The figure had reached the base of the ladder. It looked up at her, its screen-eyes displaying a single word: 'STAY'.
"I'm not staying!" Mara yelled. She kicked out, her sneaker catching the figure in the shoulder. It didn't feel like hitting a person; it felt like hitting a bag of wet cables. The figure fell back, and Mara scrambled onto the gantry.
She reached the red lever. It was stuck, rusted shut by decades of neglect and the humid summer air. She grabbed it with both hands, planting her feet against the concrete wall. "Come on!" she grunted, her muscles screaming.
Below, Koby was fending off the wires that seemed to be moving on their own, snaking across the floor toward him. "Mara! Any day now! I am literally being attacked by an Ethernet cable! This is the least cool way to die!"
With a final, desperate heave, Mara threw her entire weight into the lever. It gave way with a screech of protesting metal.
Everything stopped.
The humming died instantly. The green light faded, replaced by the dim, natural light of the setting sun filtering through the cracks in the walls. The figure on the floor went limp, the screen-eyes turning black. The wires stopped moving. The silence that followed was deafening—a true, deep silence that Winnipeg hadn't known in years.
Mara slumped against the wall, her breath coming in ragged gasps. She looked down at Koby. He was sitting on the floor, the wrench still clutched in his hand, staring at the figure.
"Is it... over?" he whispered.
"The signal is dead," Mara said, her voice shaking. "The mesh is gone."
They stayed there for a long time, two teenagers in a ruined elevator, surrounded by the wreckage of a digital god. The heat was still there, but it felt different now—just regular summer heat, heavy and honest.

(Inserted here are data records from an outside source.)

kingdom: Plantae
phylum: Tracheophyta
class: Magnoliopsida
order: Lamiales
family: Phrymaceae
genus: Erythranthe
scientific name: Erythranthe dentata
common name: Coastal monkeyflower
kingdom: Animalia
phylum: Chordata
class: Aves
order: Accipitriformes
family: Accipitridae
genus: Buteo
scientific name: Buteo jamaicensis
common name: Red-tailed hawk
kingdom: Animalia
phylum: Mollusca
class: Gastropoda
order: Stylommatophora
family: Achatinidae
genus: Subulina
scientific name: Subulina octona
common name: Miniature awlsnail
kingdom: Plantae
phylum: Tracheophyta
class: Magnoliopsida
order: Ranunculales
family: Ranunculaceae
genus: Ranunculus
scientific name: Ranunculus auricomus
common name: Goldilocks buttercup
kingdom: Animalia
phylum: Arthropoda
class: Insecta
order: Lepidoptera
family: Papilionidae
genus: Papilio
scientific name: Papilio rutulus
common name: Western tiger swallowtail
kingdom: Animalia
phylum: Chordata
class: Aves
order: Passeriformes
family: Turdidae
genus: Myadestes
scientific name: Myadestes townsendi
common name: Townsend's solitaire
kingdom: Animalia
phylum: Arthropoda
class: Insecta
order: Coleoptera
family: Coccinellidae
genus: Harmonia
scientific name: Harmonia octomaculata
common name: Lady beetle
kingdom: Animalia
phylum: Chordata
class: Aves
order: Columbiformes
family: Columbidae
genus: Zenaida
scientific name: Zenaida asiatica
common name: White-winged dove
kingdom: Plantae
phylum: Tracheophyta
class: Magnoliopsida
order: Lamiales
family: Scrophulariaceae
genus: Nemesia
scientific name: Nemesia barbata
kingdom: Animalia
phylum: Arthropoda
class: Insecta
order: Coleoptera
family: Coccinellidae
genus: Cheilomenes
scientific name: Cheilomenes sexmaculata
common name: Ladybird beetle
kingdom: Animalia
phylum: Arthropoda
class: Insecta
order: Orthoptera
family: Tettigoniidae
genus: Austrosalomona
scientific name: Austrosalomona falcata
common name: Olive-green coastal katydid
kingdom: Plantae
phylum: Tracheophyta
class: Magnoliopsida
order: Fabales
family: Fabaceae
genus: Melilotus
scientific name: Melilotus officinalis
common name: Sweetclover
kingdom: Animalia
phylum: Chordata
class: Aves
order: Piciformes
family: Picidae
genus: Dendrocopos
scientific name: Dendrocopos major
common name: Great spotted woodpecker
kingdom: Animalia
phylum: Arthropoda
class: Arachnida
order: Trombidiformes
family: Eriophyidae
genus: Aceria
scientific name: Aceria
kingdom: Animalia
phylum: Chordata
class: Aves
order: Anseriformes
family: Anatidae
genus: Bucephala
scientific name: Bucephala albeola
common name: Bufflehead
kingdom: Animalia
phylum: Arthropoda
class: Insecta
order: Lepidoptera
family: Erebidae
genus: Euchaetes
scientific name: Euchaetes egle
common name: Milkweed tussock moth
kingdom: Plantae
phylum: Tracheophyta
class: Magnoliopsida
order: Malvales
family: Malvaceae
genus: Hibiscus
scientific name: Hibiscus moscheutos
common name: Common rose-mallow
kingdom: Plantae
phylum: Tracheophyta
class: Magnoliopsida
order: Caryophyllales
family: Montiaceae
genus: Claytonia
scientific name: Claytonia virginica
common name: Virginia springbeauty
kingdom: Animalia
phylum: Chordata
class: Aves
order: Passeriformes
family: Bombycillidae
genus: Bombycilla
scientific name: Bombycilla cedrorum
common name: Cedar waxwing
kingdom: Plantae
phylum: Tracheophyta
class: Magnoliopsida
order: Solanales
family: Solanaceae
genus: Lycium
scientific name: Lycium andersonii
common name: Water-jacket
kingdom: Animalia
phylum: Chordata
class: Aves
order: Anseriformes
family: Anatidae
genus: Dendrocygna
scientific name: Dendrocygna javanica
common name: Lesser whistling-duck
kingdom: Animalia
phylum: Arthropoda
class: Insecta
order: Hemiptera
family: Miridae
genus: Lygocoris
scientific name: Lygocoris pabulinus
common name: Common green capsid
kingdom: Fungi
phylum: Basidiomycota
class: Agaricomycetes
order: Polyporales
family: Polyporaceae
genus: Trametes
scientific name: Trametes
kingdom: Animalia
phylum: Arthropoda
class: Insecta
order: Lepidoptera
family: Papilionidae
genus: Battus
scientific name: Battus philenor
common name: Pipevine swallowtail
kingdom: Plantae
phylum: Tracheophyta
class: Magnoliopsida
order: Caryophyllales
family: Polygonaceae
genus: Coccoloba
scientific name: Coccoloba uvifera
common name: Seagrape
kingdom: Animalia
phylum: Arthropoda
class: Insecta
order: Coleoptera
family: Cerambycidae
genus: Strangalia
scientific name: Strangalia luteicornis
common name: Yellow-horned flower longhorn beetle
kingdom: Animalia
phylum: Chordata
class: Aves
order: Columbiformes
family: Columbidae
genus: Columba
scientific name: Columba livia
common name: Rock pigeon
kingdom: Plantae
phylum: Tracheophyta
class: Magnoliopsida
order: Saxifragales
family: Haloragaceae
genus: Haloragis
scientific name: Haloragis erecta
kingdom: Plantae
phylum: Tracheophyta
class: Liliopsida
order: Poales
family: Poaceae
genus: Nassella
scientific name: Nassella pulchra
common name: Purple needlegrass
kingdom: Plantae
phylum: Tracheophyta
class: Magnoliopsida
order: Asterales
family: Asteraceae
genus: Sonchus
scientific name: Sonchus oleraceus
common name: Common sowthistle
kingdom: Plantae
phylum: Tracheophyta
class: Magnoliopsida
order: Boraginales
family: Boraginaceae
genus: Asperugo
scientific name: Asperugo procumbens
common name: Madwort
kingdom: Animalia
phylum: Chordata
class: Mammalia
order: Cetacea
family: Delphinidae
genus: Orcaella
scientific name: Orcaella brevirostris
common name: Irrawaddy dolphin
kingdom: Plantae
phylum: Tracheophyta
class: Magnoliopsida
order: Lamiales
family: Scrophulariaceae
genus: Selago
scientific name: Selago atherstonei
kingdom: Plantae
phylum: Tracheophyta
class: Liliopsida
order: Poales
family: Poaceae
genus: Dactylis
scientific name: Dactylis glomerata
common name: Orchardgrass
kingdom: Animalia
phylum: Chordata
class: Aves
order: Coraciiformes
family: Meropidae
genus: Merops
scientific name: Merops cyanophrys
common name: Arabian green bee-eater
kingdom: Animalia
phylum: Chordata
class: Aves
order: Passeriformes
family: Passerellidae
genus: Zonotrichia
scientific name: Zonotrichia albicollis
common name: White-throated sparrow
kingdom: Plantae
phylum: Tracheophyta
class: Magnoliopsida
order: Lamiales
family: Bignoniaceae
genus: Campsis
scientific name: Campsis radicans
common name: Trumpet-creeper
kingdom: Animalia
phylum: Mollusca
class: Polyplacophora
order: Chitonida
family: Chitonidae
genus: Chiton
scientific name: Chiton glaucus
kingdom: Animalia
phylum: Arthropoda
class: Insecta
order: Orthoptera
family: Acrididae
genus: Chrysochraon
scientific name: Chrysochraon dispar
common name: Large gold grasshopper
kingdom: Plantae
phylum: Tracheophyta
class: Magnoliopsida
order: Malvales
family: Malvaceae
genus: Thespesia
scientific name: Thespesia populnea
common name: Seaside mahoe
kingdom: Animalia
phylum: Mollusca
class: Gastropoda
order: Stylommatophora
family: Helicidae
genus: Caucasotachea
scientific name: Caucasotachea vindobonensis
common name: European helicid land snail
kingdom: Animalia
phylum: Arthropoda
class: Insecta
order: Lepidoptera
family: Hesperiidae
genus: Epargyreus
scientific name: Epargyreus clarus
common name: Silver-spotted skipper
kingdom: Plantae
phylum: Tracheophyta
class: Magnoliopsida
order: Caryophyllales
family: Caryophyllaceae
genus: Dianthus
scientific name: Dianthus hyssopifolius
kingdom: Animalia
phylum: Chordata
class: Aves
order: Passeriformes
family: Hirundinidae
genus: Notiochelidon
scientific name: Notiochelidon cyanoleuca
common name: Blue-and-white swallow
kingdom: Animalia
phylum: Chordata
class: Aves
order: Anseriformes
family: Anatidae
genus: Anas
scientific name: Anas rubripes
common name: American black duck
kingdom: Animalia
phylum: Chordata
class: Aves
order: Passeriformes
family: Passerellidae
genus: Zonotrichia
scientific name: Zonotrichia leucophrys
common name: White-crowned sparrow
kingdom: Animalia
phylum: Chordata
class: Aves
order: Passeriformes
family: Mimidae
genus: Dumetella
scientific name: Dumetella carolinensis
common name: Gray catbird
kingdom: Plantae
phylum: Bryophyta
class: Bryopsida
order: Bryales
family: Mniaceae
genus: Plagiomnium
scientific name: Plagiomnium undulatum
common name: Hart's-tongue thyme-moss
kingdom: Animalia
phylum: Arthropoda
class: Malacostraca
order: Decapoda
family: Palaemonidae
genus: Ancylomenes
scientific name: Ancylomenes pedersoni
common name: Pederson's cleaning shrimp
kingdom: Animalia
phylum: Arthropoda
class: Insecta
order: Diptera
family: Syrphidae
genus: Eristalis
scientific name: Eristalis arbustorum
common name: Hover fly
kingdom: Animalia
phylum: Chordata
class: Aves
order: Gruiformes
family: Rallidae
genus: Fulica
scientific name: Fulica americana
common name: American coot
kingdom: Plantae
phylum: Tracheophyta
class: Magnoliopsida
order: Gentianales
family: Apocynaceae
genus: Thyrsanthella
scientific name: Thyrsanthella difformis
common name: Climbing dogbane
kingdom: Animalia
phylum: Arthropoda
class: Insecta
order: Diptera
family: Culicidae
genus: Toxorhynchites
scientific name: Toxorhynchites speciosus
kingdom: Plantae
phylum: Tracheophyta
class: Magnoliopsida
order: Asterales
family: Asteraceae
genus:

They eventually made their way down the stairs and out into the cooling evening. The sky was a deep, bruised purple, and the first few stars were beginning to peek through the haze. They walked back toward the city in silence, the weight of what they had seen pressing down on them.
When they reached the Red River, Mara pulled her phone out of her pocket. It was dead, the screen a black mirror. She looked at the water, which was no longer pulsing, just flowing quietly toward the lake.
"We can't tell anyone," Koby said finally. He looked older, the irony of his speech replaced by a weary reality. "If we tell them, they’ll know we were building it. They’ll take everything."
"I know," Mara said. She looked at her hands. They were still stained with solder and green fluid. "But we know now. We know what they’re trying to do with the silence."
"What now?" Koby asked. "No Ghostline. No internet. Just... this?"
He gestured to the empty street, the quiet houses, the vast, dark prairie sky.
"We find another way," Mara said. She reached out and took his hand. It was sweaty and shaking, but it was real. "We build something else. Something they can't hijack."
As they walked into the shadows of the North End, a single green light flickered on a distant rooftop—a firefly, perhaps, or a glitch in the world that didn't want to die.
“As they walked into the shadows of the North End, a single green light flickered on a distant rooftop—a firefly, perhaps, or a glitch in the world that didn't want to die.”